▸ Activity:
Your task is to give the data again, exactly, with every line intact.

(Extracted entries)

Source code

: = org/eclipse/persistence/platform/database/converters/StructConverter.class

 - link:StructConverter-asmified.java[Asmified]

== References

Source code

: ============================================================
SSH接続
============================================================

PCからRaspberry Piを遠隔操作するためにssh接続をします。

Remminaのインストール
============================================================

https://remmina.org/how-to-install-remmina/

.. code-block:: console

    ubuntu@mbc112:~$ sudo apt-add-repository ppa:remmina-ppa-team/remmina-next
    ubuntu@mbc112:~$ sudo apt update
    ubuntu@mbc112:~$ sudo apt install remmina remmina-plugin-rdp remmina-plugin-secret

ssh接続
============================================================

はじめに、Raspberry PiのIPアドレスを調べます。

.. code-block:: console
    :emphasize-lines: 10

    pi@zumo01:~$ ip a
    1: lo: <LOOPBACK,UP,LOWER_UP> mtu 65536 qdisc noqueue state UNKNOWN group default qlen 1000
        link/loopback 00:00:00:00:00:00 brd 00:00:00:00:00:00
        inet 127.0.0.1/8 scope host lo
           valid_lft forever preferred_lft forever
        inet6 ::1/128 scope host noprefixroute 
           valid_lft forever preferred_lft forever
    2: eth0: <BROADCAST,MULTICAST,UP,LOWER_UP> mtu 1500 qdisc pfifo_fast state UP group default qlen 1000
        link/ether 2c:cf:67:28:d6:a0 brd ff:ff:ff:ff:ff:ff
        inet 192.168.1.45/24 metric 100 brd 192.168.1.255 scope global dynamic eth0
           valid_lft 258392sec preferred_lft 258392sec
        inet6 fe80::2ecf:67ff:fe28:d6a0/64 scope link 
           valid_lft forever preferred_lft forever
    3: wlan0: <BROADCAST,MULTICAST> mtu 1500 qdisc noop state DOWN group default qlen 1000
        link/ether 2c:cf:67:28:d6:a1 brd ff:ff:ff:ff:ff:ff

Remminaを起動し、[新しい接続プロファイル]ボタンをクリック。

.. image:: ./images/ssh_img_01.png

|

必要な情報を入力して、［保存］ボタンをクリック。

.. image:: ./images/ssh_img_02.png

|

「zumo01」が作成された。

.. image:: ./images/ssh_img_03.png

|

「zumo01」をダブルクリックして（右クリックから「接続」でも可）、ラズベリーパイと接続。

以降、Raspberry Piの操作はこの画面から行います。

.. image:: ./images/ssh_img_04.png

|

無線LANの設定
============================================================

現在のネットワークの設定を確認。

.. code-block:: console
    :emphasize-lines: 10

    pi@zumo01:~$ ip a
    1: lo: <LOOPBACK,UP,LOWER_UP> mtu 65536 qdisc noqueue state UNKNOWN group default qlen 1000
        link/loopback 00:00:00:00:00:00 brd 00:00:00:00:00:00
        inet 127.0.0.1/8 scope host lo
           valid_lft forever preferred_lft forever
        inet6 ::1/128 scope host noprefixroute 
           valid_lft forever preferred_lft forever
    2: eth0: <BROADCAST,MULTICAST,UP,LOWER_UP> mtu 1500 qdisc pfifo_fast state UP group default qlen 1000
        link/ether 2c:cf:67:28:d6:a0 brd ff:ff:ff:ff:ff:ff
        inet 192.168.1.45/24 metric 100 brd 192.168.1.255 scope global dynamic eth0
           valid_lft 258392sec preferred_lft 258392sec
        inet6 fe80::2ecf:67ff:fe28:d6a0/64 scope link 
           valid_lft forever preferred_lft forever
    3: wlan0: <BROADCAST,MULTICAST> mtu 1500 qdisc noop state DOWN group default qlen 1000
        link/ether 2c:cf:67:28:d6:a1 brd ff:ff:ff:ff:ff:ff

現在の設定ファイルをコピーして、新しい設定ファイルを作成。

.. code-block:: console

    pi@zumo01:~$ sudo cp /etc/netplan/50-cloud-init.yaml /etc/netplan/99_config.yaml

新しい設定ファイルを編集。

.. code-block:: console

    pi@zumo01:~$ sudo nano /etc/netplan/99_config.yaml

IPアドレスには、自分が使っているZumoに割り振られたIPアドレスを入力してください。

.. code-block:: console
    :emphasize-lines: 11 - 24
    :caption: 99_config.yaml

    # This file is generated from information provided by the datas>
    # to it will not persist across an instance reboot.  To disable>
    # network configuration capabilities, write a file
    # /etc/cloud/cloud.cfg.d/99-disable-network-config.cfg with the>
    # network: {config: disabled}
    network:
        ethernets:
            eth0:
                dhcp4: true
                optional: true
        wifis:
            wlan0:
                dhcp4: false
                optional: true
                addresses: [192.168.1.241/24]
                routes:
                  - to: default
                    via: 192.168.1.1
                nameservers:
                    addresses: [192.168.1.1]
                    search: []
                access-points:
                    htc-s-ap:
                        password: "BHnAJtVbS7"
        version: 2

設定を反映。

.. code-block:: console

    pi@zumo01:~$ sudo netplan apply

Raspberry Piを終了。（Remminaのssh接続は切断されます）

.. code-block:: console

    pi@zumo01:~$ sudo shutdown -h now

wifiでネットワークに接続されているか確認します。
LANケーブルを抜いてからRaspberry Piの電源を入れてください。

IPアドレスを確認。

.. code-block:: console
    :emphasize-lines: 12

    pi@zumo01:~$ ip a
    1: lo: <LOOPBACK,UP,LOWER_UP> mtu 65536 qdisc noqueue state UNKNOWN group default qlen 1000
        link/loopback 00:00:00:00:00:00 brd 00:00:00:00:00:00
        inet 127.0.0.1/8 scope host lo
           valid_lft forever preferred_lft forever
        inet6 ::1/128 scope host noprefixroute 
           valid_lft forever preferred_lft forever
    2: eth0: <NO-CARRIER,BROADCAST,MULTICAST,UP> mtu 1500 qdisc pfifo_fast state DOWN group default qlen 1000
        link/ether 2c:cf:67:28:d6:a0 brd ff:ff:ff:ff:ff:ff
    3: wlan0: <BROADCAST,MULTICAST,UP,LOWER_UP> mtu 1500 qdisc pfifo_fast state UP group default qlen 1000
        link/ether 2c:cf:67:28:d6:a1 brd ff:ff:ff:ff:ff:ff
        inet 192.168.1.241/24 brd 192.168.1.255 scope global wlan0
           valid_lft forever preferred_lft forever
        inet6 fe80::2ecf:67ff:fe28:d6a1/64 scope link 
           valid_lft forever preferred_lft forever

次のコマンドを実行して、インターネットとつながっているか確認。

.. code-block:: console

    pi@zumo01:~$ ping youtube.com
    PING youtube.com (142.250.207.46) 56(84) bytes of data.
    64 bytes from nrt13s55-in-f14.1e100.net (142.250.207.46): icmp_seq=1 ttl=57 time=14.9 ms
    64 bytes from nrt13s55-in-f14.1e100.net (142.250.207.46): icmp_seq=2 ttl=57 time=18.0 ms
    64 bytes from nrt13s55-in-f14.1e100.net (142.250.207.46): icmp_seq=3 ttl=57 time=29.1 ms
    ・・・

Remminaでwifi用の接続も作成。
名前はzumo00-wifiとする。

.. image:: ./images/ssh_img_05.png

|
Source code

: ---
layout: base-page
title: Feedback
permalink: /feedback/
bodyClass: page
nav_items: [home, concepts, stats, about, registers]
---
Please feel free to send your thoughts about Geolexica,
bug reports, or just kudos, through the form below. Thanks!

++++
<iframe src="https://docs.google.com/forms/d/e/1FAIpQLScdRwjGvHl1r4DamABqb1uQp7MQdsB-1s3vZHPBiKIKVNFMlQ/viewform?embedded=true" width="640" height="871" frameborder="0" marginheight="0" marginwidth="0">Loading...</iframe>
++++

(End Extracted entries)

▸ Written solution:
Source code

: = org/eclipse/persistence/platform/database/converters/StructConverter.class

 - link:StructConverter-asmified.java[Asmified]

== References

Source code

: ============================================================
SSH接続
============================================================

PCからRaspberry Piを遠隔操作するためにssh接続をします。

Remminaのインストール
============================================================

https://remmina.org/how-to-install-remmina/

.. code-block:: console

    ubuntu@mbc112:~$ sudo apt-add-repository ppa:remmina-ppa-team/remmina-next
    ubuntu@mbc112:~$ sudo apt update
    ubuntu@mbc112:~$ sudo apt install remmina remmina-plugin-rdp remmina-plugin-secret

ssh接続
============================================================

はじめに、Raspberry PiのIPアドレスを調べます。

.. code-block:: console
    :emphasize-lines: 10

    pi@zumo01:~$ ip a
    1: lo: <LOOPBACK,UP,LOWER_UP> mtu 65536 qdisc noqueue state UNKNOWN group default qlen 1000
        link/loopback 00:00:00:00:00:00 brd 00:00:00:00:00:00
        inet 127.0.0.1/8 scope host lo
           valid_lft forever preferred_lft forever
        inet6 ::1/128 scope host noprefixroute 
           valid_lft forever preferred_lft forever
    2: eth0: <BROADCAST,MULTICAST,UP,LOWER_UP> mtu 1500 qdisc pfifo_fast state UP group default qlen 1000
        link/ether 2c:cf:67:28:d6:a0 brd ff:ff:ff:ff:ff:ff
        inet 192.168.1.45/24 metric 100 brd 192.168.1.255 scope global dynamic eth0
           valid_lft 258392sec preferred_lft 258392sec
        inet6 fe80::2ecf:67ff:fe28:d6a0/64 scope link 
           valid_lft forever preferred_lft forever
    3: wlan0: <BROADCAST,MULTICAST> mtu 1500 qdisc noop state DOWN group default qlen 1000
        link/ether 2c:cf:67:28:d6:a1 brd ff:ff:ff:ff:ff:ff

Remminaを起動し、[新しい接続プロファイル]ボタンをクリック。

.. image:: ./images/ssh_img_01.png

|

必要な情報を入力して、［保存］ボタンをクリック。

.. image:: ./images/ssh_img_02.png

|

「zumo01」が作成された。

.. image:: ./images/ssh_img_03.png

|

「zumo01」をダブルクリックして（右クリックから「接続」でも可）、ラズベリーパイと接続。

以降、Raspberry Piの操作はこの画面から行います。

.. image:: ./images/ssh_img_04.png

|

無線LANの設定
============================================================

現在のネットワークの設定を確認。

.. code-block:: console
    :emphasize-lines: 10

    pi@zumo01:~$ ip a
    1: lo: <LOOPBACK,UP,LOWER_UP> mtu 65536 qdisc noqueue state UNKNOWN group default qlen 1000
        link/loopback 00:00:00:00:00:00 brd 00:00:00:00:00:00
        inet 127.0.0.1/8 scope host lo
           valid_lft forever preferred_lft forever
        inet6 ::1/128 scope host noprefixroute 
           valid_lft forever preferred_lft forever
    2: eth0: <BROADCAST,MULTICAST,UP,LOWER_UP> mtu 1500 qdisc pfifo_fast state UP group default qlen 1000
        link/ether 2c:cf:67:28:d6:a0 brd ff:ff:ff:ff:ff:ff
        inet 192.168.1.45/24 metric 100 brd 192.168.1.255 scope global dynamic eth0
           valid_lft 258392sec preferred_lft 258392sec
        inet6 fe80::2ecf:67ff:fe28:d6a0/64 scope link 
           valid_lft forever preferred_lft forever
    3: wlan0: <BROADCAST,MULTICAST> mtu 1500 qdisc noop state DOWN group default qlen 1000
        link/ether 2c:cf:67:28:d6:a1 brd ff:ff:ff:ff:ff:ff

現在の設定ファイルをコピーして、新しい設定ファイルを作成。

.. code-block:: console

    pi@zumo01:~$ sudo cp /etc/netplan/50-cloud-init.yaml /etc/netplan/99_config.yaml

新しい設定ファイルを編集。

.. code-block:: console

    pi@zumo01:~$ sudo nano /etc/netplan/99_config.yaml

IPアドレスには、自分が使っているZumoに割り振られたIPアドレスを入力してください。

.. code-block:: console
    :emphasize-lines: 11 - 24
    :caption: 99_config.yaml

    # This file is generated from information provided by the datas>
    # to it will not persist across an instance reboot.  To disable>
    # network configuration capabilities, write a file
    # /etc/cloud/cloud.cfg.d/99-disable-network-config.cfg with the>
    # network: {config: disabled}
    network:
        ethernets:
            eth0:
                dhcp4: true
                optional: true
        wifis:
            wlan0:
                dhcp4: false
                optional: true
                addresses: [192.168.1.241/24]
                routes:
                  - to: default
                    via: 192.168.1.1
                nameservers:
                    addresses: [192.168.1.1]
                    search: []
                access-points:
                    htc-s-ap:
                        password: "BHnAJtVbS7"
        version: 2

設定を反映。

.. code-block:: console

    pi@zumo01:~$ sudo netplan apply

Raspberry Piを終了。（Remminaのssh接続は切断されます）

.. code-block:: console

    pi@zumo01:~$ sudo shutdown -h now

wifiでネットワークに接続されているか確認します。
LANケーブルを抜いてからRaspberry Piの電源を入れてください。

IPアドレスを確認。

.. code-block:: console
    :emphasize-lines: 12

    pi@zumo01:~$ ip a
    1: lo: <LOOPBACK,UP,LOWER_UP> mtu 65536 qdisc noqueue state UNKNOWN group default qlen 1000
        link/loopback 00:00:00:00:00:00 brd 00:00:00:00:00:00
        inet 127.0.0.1/8 scope host lo
           valid_lft forever preferred_lft forever
        inet6 ::1/128 scope host noprefixroute 
           valid_lft forever preferred_lft forever
    2: eth0: <NO-CARRIER,BROADCAST,MULTICAST,UP> mtu 1500 qdisc pfifo_fast state DOWN group default qlen 1000
        link/ether 2c:cf:67:28:d6:a0 brd ff:ff:ff:ff:ff:ff
    3: wlan0: <BROADCAST,MULTICAST,UP,LOWER_UP> mtu 1500 qdisc pfifo_fast state UP group default qlen 1000
        link/ether 2c:cf:67:28:d6:a1 brd ff:ff:ff:ff:ff:ff
        inet 192.168.1.241/24 brd 192.168.1.255 scope global wlan0
           valid_lft forever preferred_lft forever
        inet6 fe80::2ecf:67ff:fe28:d6a1/64 scope link 
           valid_lft forever preferred_lft forever

次のコマンドを実行して、インターネットとつながっているか確認。

.. code-block:: console

    pi@zumo01:~$ ping youtube.com
    PING youtube.com (142.250.207.46) 56(84) bytes of data.
    64 bytes from nrt13s55-in-f14.1e100.net (142.250.207.46): icmp_seq=1 ttl=57 time=14.9 ms
    64 bytes from nrt13s55-in-f14.1e100.net (142.250.207.46): icmp_seq=2 ttl=57 time=18.0 ms
    64 bytes from nrt13s55-in-f14.1e100.net (142.250.207.46): icmp_seq=3 ttl=57 time=29.1 ms
    ・・・

Remminaでwifi用の接続も作成。
名前はzumo00-wifiとする。

.. image:: ./images/ssh_img_05.png

|
Source code

: ---
layout: base-page
title: Feedback
permalink: /feedback/
bodyClass: page
nav_items: [home, concepts, stats, about, registers]
---
Please feel free to send your thoughts about Geolexica,
bug reports, or just kudos, through the form below. Thanks!

++++
<iframe src="https://docs.google.com/forms/d/e/1FAIpQLScdRwjGvHl1r4DamABqb1uQp7MQdsB-1s3vZHPBiKIKVNFMlQ/viewform?embedded=true" width="640" height="871" frameborder="0" marginheight="0" marginwidth="0">Loading...</iframe>
++++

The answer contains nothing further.